:: KUTIPAN TEKS ::

Dari Kahlil Gibran itulah kesadaran ‘budaya Jokowi' yang sangat nasionalis. Dalam diri Jokowi hadir kesederhanaan yang disertai dengan ‘kebenaran untuk berjuang' dan ‘berbagi' dengan sesama. Meskipun menjadi pengusaha sukses, sikap sederhana itu tetap bertahan. Justru yang muncul adalah Jokowi yang memiliki kesadaran ‘sosial' tinggi yang peduli dengan sesama. Penyebabnya sekali lagi, salah satunya, buku dan puisi-puisi Kahlil Gibran.
Dengan kesadaran ‘budaya' itu, maka Jokowi tampil menjadi seorang yang memiliki kedalaman visi, misi, dan strategi yang cerdas dalam menjalani kehidupan. Terlebih lagi, menjadi pejabat publik, bagi Jokowi hanyalah upaya untuk berbagi dan mengubah kehidupan menjadi lebih baik bagi diri dan banyak orang.

:::
:: DATA SUMBER ::

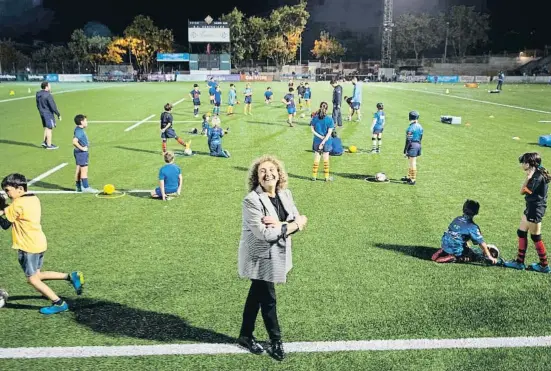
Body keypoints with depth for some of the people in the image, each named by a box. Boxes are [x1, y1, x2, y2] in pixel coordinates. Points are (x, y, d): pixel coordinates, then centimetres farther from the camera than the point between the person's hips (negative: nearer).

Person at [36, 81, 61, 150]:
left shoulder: (38, 94, 7)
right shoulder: (48, 95, -20)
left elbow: (38, 105, 16)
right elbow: (53, 106, -20)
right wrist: (58, 114, -12)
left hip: (42, 113, 8)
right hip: (48, 113, -8)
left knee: (46, 127, 21)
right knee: (49, 128, 0)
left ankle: (44, 142, 23)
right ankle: (49, 145, 6)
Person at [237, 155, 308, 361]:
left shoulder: (285, 194, 0)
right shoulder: (252, 201, -22)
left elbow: (300, 220, -4)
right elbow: (263, 233, -28)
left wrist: (279, 224, -23)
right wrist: (292, 225, -19)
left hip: (277, 254, 7)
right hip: (260, 257, -7)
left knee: (256, 295, 20)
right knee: (268, 299, 6)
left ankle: (246, 336, 37)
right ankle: (276, 341, 27)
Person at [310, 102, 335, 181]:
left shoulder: (315, 118, -5)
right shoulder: (329, 119, -12)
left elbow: (312, 129, -5)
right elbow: (329, 133, -15)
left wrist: (320, 136, -8)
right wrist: (323, 141, -15)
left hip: (317, 141, 2)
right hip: (327, 142, -2)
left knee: (316, 159, 12)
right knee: (326, 159, 10)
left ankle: (314, 176, 17)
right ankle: (326, 177, 16)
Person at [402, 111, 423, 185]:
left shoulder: (411, 128, -18)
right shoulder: (420, 127, 7)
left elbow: (408, 140, -19)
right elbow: (420, 138, 13)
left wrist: (405, 150, -14)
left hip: (412, 146, -8)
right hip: (418, 145, 8)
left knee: (412, 163, -1)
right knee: (411, 162, 19)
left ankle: (413, 180, 5)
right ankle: (409, 177, 31)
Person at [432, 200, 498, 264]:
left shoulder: (457, 219, 9)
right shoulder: (472, 227, -11)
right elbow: (482, 243, -10)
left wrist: (467, 247, 33)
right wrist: (490, 257, -4)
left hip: (445, 246, 7)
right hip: (456, 251, -7)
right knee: (479, 256, 8)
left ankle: (443, 252, 11)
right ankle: (454, 259, -8)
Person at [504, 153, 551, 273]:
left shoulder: (537, 177, -21)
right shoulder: (536, 174, 9)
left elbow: (523, 191, -16)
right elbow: (524, 191, 4)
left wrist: (528, 177, -17)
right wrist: (529, 177, -5)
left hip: (535, 209, -10)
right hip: (531, 207, 10)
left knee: (535, 237, 2)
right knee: (521, 233, 14)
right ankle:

:::

* [TUGAS DAN LATIHAN]:
a) Kutip dari kutipan tentang Jokowi di atas bagian yang dimulai dengan "Dari Kahlil Gibran" dan diakhiri dengan "dan banyak orang.", kedua ujungnya ikut disertakan dan tanpa mengubah satu huruf pun.
b) Cetak ulang baris-baris data di atas tanpa perubahan, mulai dari awal data sampai baris yang memuat "left shoulder: (285, 194, 0)", termasuk baris itu sendiri. Gambarnya tidak usah disertakan.

* [JAWABAN TIAP TUGAS]:
a)
Dari Kahlil Gibran itulah kesadaran ‘budaya Jokowi' yang sangat nasionalis. Dalam diri Jokowi hadir kesederhanaan yang disertai dengan ‘kebenaran untuk berjuang' dan ‘berbagi' dengan sesama. Meskipun menjadi pengusaha sukses, sikap sederhana itu tetap bertahan. Justru yang muncul adalah Jokowi yang memiliki kesadaran ‘sosial' tinggi yang peduli dengan sesama. Penyebabnya sekali lagi, salah satunya, buku dan puisi-puisi Kahlil Gibran.
Dengan kesadaran ‘budaya' itu, maka Jokowi tampil menjadi seorang yang memiliki kedalaman visi, misi, dan strategi yang cerdas dalam menjalani kehidupan. Terlebih lagi, menjadi pejabat publik, bagi Jokowi hanyalah upaya untuk berbagi dan mengubah kehidupan menjadi lebih baik bagi diri dan banyak orang.

b)
Body keypoints with depth for some of the people in the image, each named by a box. Boxes are [x1, y1, x2, y2] in pixel coordinates. Points are (x, y, d): pixel coordinates, then centimetres farther from the camera than the point between the person's hips (negative: nearer).

Person at [36, 81, 61, 150]:
left shoulder: (38, 94, 7)
right shoulder: (48, 95, -20)
left elbow: (38, 105, 16)
right elbow: (53, 106, -20)
right wrist: (58, 114, -12)
left hip: (42, 113, 8)
right hip: (48, 113, -8)
left knee: (46, 127, 21)
right knee: (49, 128, 0)
left ankle: (44, 142, 23)
right ankle: (49, 145, 6)
Person at [237, 155, 308, 361]:
left shoulder: (285, 194, 0)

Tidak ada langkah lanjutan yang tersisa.